5. The method according to claim 4, characterized in that, The matrix of patient basic attribute similarity includes: the similarity results of the basic attribute feature vectors of any two patients; The step of constructing a matrix of patient basic attribute similarity based on the similarity of the feature vectors of any two patients includes: If the similarity of the basic attribute feature vectors of two patients exceeds the basic attribute similarity threshold, the similarity result is determined to be 1. If the similarity of the basic attribute feature vectors of two patients is less than or equal to the basic attribute similarity threshold, the similarity result is determined to be 0.

6. The method according to claim 1, characterized in that, The step of constructing a graphical model of patient feature similarity based on the matrix of similarity between patient hospitalization dates and the matrix of similarity between patient basic attributes includes: The patient feature similarity model is obtained by multiplying the matrix of similarity between the patient hospitalization dates and the matrix of similarity between the patient basic attributes by matrix components. The elements in the patient feature similarity model are used as the adjacency matrix of the graph model to form an undirected graph with patients as nodes, which serves as the graph model for the patient feature similarity.

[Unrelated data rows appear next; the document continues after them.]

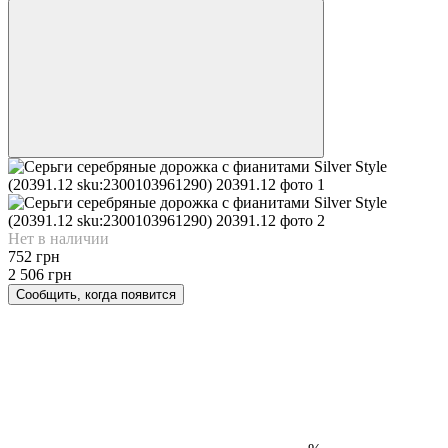
Нет в наличии
752 грн
2 506 грн
Сообщить, когда появится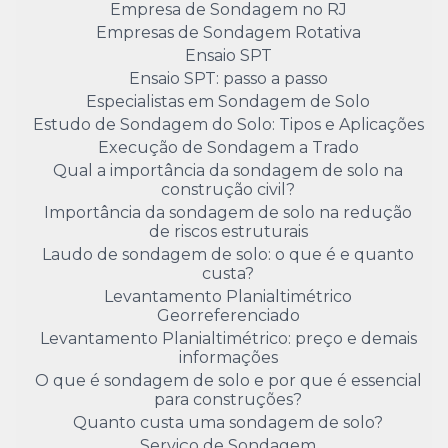
Empresa de Sondagem no RJ
Empresas de Sondagem Rotativa
Ensaio SPT
Ensaio SPT: passo a passo
Especialistas em Sondagem de Solo
Estudo de Sondagem do Solo: Tipos e Aplicações
Execução de Sondagem a Trado
Qual a importância da sondagem de solo na
construção civil?
Importância da sondagem de solo na redução
de riscos estruturais
Laudo de sondagem de solo: o que é e quanto
custa?
Levantamento Planialtimétrico
Georreferenciado
Levantamento Planialtimétrico: preço e demais
informações
O que é sondagem de solo e por que é essencial
para construções?
Quanto custa uma sondagem de solo?
Serviço de Sondagem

7. The method according to claim 1, characterized in that, Determining the target maxima based on the at least one maxima includes: Determine the number of patient groups included in each of the at least one maximal cliques; Identify the target maxima where the number of patients exceeds a preset threshold.

8. A device for determining similar groups, characterized in that, The device includes: The acquisition module is used to acquire patient hospitalization characteristics; The first processing module is used to construct a matrix of patient hospitalization date similarity and a matrix of patient basic attribute similarity based on the patient hospitalization characteristics; the patient hospitalization date similarity is represented by Wasserstein distance. The second processing module is used to construct a graph model of patient feature similarity based on the matrix of similarity between the patient hospitalization dates and the matrix of similarity between the patient basic attributes. The third processing module is used to perform maximal clique processing on the graphical model based on the patient feature similarity to obtain at least one maximal clique; and to determine the target maximal clique based on the at least one maximal clique. The patient hospitalization characteristics include: patient hospitalization date characteristics; The first processing module is further configured to: Determine the start date and length of stay for each patient's hospitalization; The first hospitalization time series for each patient is determined based on the hospitalization start time and the number of hospitalization days for each patient in each hospitalization. The second hospitalization time series is obtained by fitting the first hospitalization time series with a Gaussian mixture function or a Gaussian distribution density function. The Wasserstein distance is calculated based on the second hospitalization time series of each of any two patients, and the results are obtained. Based on the calculation results between any two patients, construct a matrix of the similarity of the patients' hospitalization dates.

9. A similar group identification device, comprising a memory, a processor, and a computer program stored in the memory and executable on the processor, characterized in that, When the processor executes the program, it implements the steps of the method according to any one of claims 1 to 7.

10. A computer-readable storage medium having a computer program stored thereon, characterized in that, When the computer program is executed by a processor, it implements the steps of the method according to any one of claims 1 to 7.